▶ **Assigned task**
An exact copy of the records below is required, and it must contain no pictures.

—————

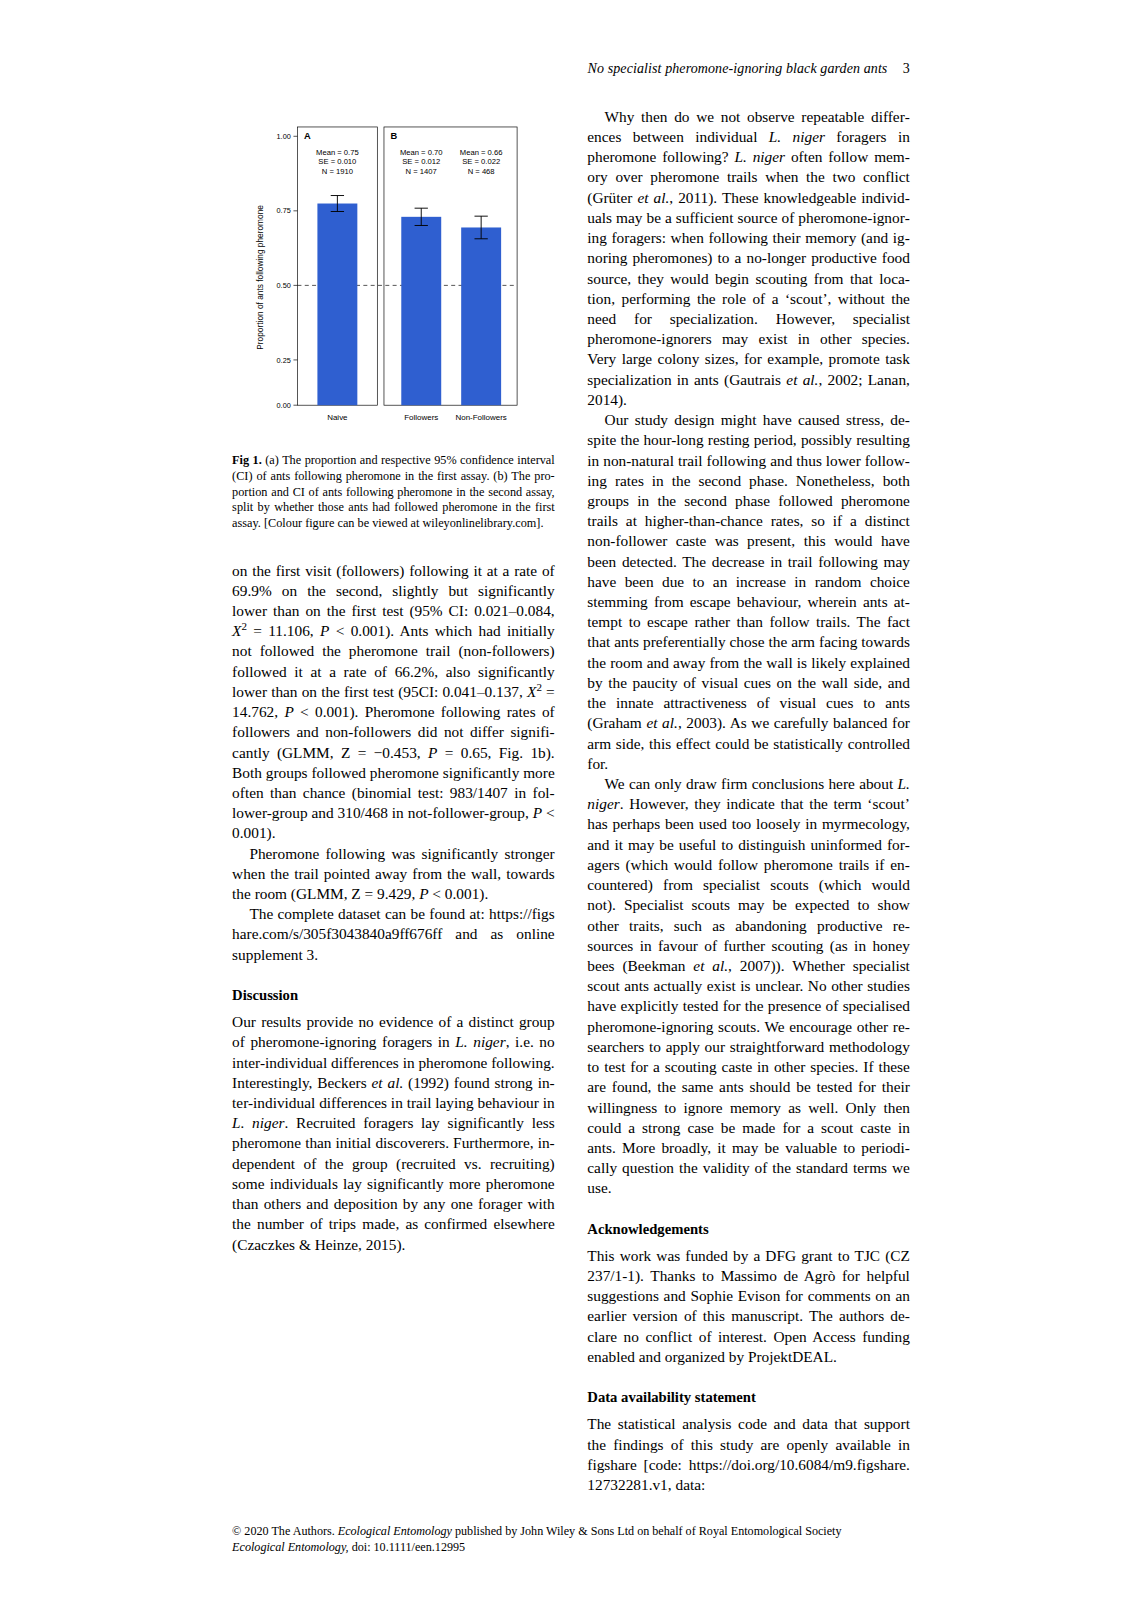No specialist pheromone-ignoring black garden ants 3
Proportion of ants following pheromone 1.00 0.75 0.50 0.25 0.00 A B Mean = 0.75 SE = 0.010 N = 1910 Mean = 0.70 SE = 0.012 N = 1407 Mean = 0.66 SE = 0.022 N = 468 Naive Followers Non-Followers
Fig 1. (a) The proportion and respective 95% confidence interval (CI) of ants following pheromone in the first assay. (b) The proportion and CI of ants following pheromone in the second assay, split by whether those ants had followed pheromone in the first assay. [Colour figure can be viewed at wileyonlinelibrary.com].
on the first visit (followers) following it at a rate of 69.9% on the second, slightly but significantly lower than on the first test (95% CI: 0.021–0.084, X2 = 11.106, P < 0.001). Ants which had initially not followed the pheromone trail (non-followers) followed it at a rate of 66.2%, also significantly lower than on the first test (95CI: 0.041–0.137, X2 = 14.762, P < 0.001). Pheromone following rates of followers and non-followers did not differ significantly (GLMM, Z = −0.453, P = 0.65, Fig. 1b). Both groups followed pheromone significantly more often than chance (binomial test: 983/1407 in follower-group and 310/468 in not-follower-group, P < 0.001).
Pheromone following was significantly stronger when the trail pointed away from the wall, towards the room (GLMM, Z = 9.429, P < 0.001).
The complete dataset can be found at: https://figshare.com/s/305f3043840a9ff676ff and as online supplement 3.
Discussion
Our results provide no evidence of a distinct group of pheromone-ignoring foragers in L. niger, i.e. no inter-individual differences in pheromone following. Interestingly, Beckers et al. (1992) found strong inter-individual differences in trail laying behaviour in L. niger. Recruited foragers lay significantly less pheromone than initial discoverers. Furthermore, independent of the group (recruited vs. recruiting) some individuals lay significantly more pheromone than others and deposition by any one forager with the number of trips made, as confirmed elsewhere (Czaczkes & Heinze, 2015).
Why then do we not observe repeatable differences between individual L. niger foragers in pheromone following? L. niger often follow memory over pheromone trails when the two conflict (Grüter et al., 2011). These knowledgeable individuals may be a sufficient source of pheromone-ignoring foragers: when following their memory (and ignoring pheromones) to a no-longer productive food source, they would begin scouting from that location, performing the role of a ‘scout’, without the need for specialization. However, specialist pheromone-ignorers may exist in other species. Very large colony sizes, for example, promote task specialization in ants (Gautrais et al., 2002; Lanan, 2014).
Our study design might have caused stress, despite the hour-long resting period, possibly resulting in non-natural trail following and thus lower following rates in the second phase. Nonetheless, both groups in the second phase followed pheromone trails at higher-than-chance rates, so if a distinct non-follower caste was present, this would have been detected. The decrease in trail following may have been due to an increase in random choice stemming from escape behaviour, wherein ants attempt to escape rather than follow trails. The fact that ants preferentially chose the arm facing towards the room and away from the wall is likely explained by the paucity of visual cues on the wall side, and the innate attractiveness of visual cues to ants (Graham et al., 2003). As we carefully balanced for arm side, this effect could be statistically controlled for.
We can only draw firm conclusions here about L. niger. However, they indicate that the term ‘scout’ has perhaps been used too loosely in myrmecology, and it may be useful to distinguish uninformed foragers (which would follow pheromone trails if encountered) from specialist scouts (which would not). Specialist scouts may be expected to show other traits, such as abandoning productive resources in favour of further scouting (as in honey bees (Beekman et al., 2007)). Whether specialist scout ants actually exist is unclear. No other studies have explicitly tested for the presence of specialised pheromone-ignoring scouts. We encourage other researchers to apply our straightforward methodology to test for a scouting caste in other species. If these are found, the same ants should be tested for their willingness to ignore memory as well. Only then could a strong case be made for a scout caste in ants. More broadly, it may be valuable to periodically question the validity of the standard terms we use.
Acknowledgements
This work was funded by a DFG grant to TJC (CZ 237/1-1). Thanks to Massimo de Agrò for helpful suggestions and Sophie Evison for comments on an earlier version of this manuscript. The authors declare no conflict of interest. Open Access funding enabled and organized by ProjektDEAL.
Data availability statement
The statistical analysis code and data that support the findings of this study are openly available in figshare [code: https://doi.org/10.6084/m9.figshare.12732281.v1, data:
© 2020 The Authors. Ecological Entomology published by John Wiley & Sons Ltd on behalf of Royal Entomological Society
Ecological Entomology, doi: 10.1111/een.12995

—————

▶ **Written answer**
No specialist pheromone-ignoring black garden ants 3
Proportion of ants following pheromone 1.00 0.75 0.50 0.25 0.00 A B Mean = 0.75 SE = 0.010 N = 1910 Mean = 0.70 SE = 0.012 N = 1407 Mean = 0.66 SE = 0.022 N = 468 Naive Followers Non-Followers
Fig 1. (a) The proportion and respective 95% confidence interval (CI) of ants following pheromone in the first assay. (b) The proportion and CI of ants following pheromone in the second assay, split by whether those ants had followed pheromone in the first assay. [Colour figure can be viewed at wileyonlinelibrary.com].
on the first visit (followers) following it at a rate of 69.9% on the second, slightly but significantly lower than on the first test (95% CI: 0.021–0.084, X2 = 11.106, P < 0.001). Ants which had initially not followed the pheromone trail (non-followers) followed it at a rate of 66.2%, also significantly lower than on the first test (95CI: 0.041–0.137, X2 = 14.762, P < 0.001). Pheromone following rates of followers and non-followers did not differ significantly (GLMM, Z = −0.453, P = 0.65, Fig. 1b). Both groups followed pheromone significantly more often than chance (binomial test: 983/1407 in follower-group and 310/468 in not-follower-group, P < 0.001).
Pheromone following was significantly stronger when the trail pointed away from the wall, towards the room (GLMM, Z = 9.429, P < 0.001).
The complete dataset can be found at: https://figshare.com/s/305f3043840a9ff676ff and as online supplement 3.
Discussion
Our results provide no evidence of a distinct group of pheromone-ignoring foragers in L. niger, i.e. no inter-individual differences in pheromone following. Interestingly, Beckers et al. (1992) found strong inter-individual differences in trail laying behaviour in L. niger. Recruited foragers lay significantly less pheromone than initial discoverers. Furthermore, independent of the group (recruited vs. recruiting) some individuals lay significantly more pheromone than others and deposition by any one forager with the number of trips made, as confirmed elsewhere (Czaczkes & Heinze, 2015).
Why then do we not observe repeatable differences between individual L. niger foragers in pheromone following? L. niger often follow memory over pheromone trails when the two conflict (Grüter et al., 2011). These knowledgeable individuals may be a sufficient source of pheromone-ignoring foragers: when following their memory (and ignoring pheromones) to a no-longer productive food source, they would begin scouting from that location, performing the role of a ‘scout’, without the need for specialization. However, specialist pheromone-ignorers may exist in other species. Very large colony sizes, for example, promote task specialization in ants (Gautrais et al., 2002; Lanan, 2014).
Our study design might have caused stress, despite the hour-long resting period, possibly resulting in non-natural trail following and thus lower following rates in the second phase. Nonetheless, both groups in the second phase followed pheromone trails at higher-than-chance rates, so if a distinct non-follower caste was present, this would have been detected. The decrease in trail following may have been due to an increase in random choice stemming from escape behaviour, wherein ants attempt to escape rather than follow trails. The fact that ants preferentially chose the arm facing towards the room and away from the wall is likely explained by the paucity of visual cues on the wall side, and the innate attractiveness of visual cues to ants (Graham et al., 2003). As we carefully balanced for arm side, this effect could be statistically controlled for.
We can only draw firm conclusions here about L. niger. However, they indicate that the term ‘scout’ has perhaps been used too loosely in myrmecology, and it may be useful to distinguish uninformed foragers (which would follow pheromone trails if encountered) from specialist scouts (which would not). Specialist scouts may be expected to show other traits, such as abandoning productive resources in favour of further scouting (as in honey bees (Beekman et al., 2007)). Whether specialist scout ants actually exist is unclear. No other studies have explicitly tested for the presence of specialised pheromone-ignoring scouts. We encourage other researchers to apply our straightforward methodology to test for a scouting caste in other species. If these are found, the same ants should be tested for their willingness to ignore memory as well. Only then could a strong case be made for a scout caste in ants. More broadly, it may be valuable to periodically question the validity of the standard terms we use.
Acknowledgements
This work was funded by a DFG grant to TJC (CZ 237/1-1). Thanks to Massimo de Agrò for helpful suggestions and Sophie Evison for comments on an earlier version of this manuscript. The authors declare no conflict of interest. Open Access funding enabled and organized by ProjektDEAL.
Data availability statement
The statistical analysis code and data that support the findings of this study are openly available in figshare [code: https://doi.org/10.6084/m9.figshare.12732281.v1, data:
© 2020 The Authors. Ecological Entomology published by John Wiley & Sons Ltd on behalf of Royal Entomological Society
Ecological Entomology, doi: 10.1111/een.12995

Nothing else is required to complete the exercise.